Night Flight to Dungavel: Rudolf Hess, Winston Churchill and the Real Turning Point of WWII (Peter Padfield, University Press of New England, 2014, $35.00, hardcover). The author gathers the available evidence surrounding Hess’s fateful trip to the United Kingdom. He argues that Hitler sent Hess as part of a scheme to keep America out of the war.

The Color of Courage: A Boy at War, The World War II Diary of Julian Kulski (Julian Kulski, Aquila Polonica Publishing, 2014, $29.95, hardcover). Kulski was 10 when the Germans invaded Poland. By age 12 he was a member of the Underground Army movement.

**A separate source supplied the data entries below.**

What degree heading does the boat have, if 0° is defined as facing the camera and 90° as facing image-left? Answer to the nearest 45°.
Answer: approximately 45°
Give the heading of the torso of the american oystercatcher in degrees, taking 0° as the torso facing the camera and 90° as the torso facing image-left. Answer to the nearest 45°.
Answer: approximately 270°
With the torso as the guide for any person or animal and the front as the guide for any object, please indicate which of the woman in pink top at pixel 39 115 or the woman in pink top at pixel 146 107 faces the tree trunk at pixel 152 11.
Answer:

Once a Hussar: A Memoir of Battle, Capture, and Escape in World War II (Ray Ellis, Skyhorse Publishing, 2014, $24.95, hardcover). This is the story of an artilleryman who fought in North Africa until he was captured. Taken to Italy, he escaped and hid in the mountains for a year.

Unexplained Mysteries of World War II (Jeremy Harwood, Firefly Books, 2014, $24.95, softcover). There are many questions about the war, some still unanswered. This book delves into these obscurities and attempts to answer them.

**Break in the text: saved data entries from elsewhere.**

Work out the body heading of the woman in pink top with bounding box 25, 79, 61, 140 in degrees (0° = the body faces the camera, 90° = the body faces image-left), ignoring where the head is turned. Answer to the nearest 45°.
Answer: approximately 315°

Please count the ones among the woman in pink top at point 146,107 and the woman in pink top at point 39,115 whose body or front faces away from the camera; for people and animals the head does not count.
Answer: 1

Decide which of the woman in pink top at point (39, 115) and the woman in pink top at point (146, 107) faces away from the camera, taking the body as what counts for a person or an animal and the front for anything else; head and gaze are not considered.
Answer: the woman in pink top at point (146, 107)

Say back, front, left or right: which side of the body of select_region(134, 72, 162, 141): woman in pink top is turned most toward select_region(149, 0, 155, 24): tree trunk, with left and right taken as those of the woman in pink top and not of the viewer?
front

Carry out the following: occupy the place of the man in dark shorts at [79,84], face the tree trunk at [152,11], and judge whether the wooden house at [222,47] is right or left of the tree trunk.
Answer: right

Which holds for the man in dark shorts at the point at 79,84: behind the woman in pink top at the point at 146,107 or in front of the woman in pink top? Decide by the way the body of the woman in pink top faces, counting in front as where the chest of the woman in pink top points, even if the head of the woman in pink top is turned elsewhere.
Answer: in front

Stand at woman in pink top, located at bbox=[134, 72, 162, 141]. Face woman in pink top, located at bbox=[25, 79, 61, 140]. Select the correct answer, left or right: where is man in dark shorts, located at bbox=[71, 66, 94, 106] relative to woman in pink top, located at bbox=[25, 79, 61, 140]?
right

The Mantle of Command: FDR at War, 1941-1942 (Nigel Hamilton, Houghton Mifflin Harcourt, 2014, $30.00, hardcover). The author focuses on Roosevelt’s leadership during the early part of the war. He maintains that FDR had the genius to keep America involved with achievable goals during 1942.

Mosquito Down! The Extraordinary Memoir of a Second World War Bomber Command Pilot on the Run in Germany and Holland (Frank Dell with Brett Piper, Casemate Publishers, 2014, $34.95, hardcover). Dell was shot down over Germany, landing next to a V-2 rocket launch pad. He made his way to safety in Holland with a resistance group.

Hiroshima Nagasaki: The Real Story of the Atomic Bombings and their Aftermath (Paul Ham, Thomas Dunne Books, 2014, $35.00, hardcover). This book argues against the use of the atomic bomb, following the premise that the war could have been won in any event.

Fields of War: Battle of Normandy (Robert J. Mueller, French Battlefields, 2014, $29.95, softcover). This is a tour book giving comprehensive instructions for getting around the D-Day battlefields. Directions to surviving landmarks, museums, and monuments are all included.

Guarding Hitler: The Secret World of the Führer (Mark Felton, Pen and Sword, 2014, $34.95, hardcover). Hitler had an extensive array of bodyguards and security personnel. The book includes recently declassified information.